**WORK ORDER**
The records that follow are to be given again exactly. Do not carry over any image.

Page images and extracted text

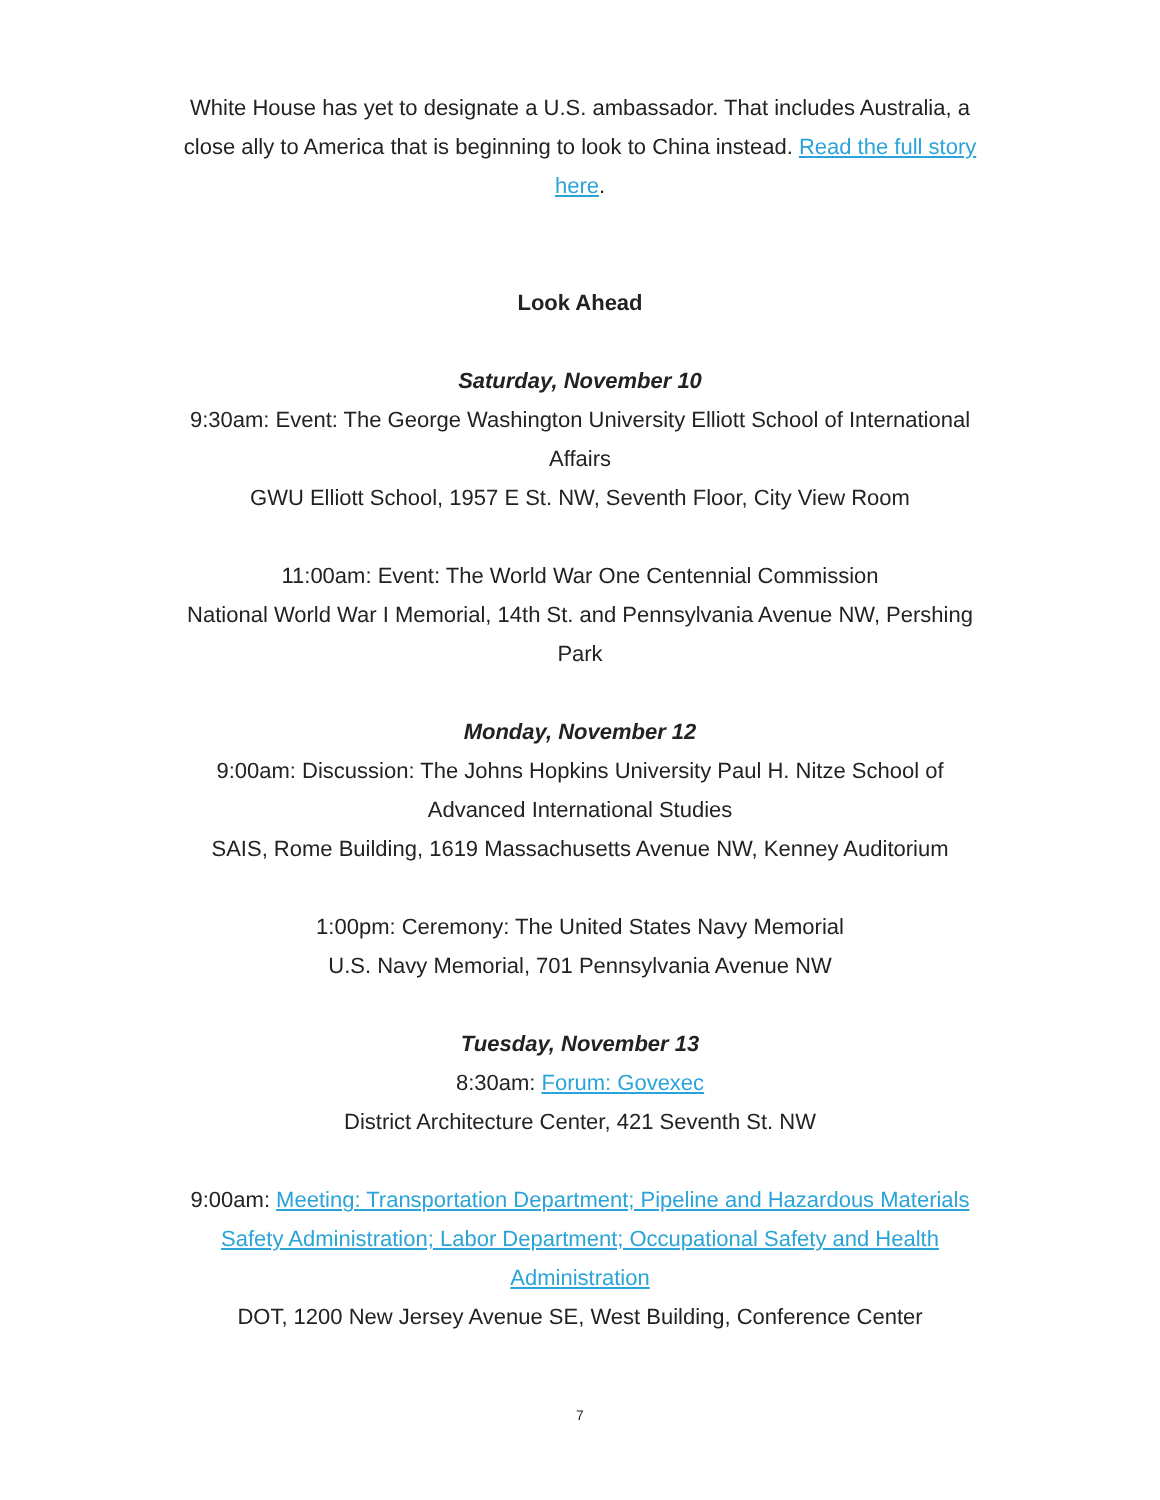White House has yet to designate a U.S. ambassador. That includes Australia, a close ally to America that is beginning to look to China instead. Read the full story here.
Look Ahead
Saturday, November 10
9:30am: Event: The George Washington University Elliott School of International Affairs
GWU Elliott School, 1957 E St. NW, Seventh Floor, City View Room
11:00am: Event: The World War One Centennial Commission
National World War I Memorial, 14th St. and Pennsylvania Avenue NW, Pershing Park
Monday, November 12
9:00am: Discussion: The Johns Hopkins University Paul H. Nitze School of Advanced International Studies
SAIS, Rome Building, 1619 Massachusetts Avenue NW, Kenney Auditorium
1:00pm: Ceremony: The United States Navy Memorial
U.S. Navy Memorial, 701 Pennsylvania Avenue NW
Tuesday, November 13
8:30am: Forum: Govexec
District Architecture Center, 421 Seventh St. NW
9:00am: Meeting: Transportation Department; Pipeline and Hazardous Materials Safety Administration; Labor Department; Occupational Safety and Health Administration
DOT, 1200 New Jersey Avenue SE, West Building, Conference Center
7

**RESPONSE AREA**
White House has yet to designate a U.S. ambassador. That includes Australia, a close ally to America that is beginning to look to China instead. Read the full story here.
Look Ahead
Saturday, November 10
9:30am: Event: The George Washington University Elliott School of International Affairs
GWU Elliott School, 1957 E St. NW, Seventh Floor, City View Room
11:00am: Event: The World War One Centennial Commission
National World War I Memorial, 14th St. and Pennsylvania Avenue NW, Pershing Park
Monday, November 12
9:00am: Discussion: The Johns Hopkins University Paul H. Nitze School of Advanced International Studies
SAIS, Rome Building, 1619 Massachusetts Avenue NW, Kenney Auditorium
1:00pm: Ceremony: The United States Navy Memorial
U.S. Navy Memorial, 701 Pennsylvania Avenue NW
Tuesday, November 13
8:30am: Forum: Govexec
District Architecture Center, 421 Seventh St. NW
9:00am: Meeting: Transportation Department; Pipeline and Hazardous Materials Safety Administration; Labor Department; Occupational Safety and Health Administration
DOT, 1200 New Jersey Avenue SE, West Building, Conference Center
7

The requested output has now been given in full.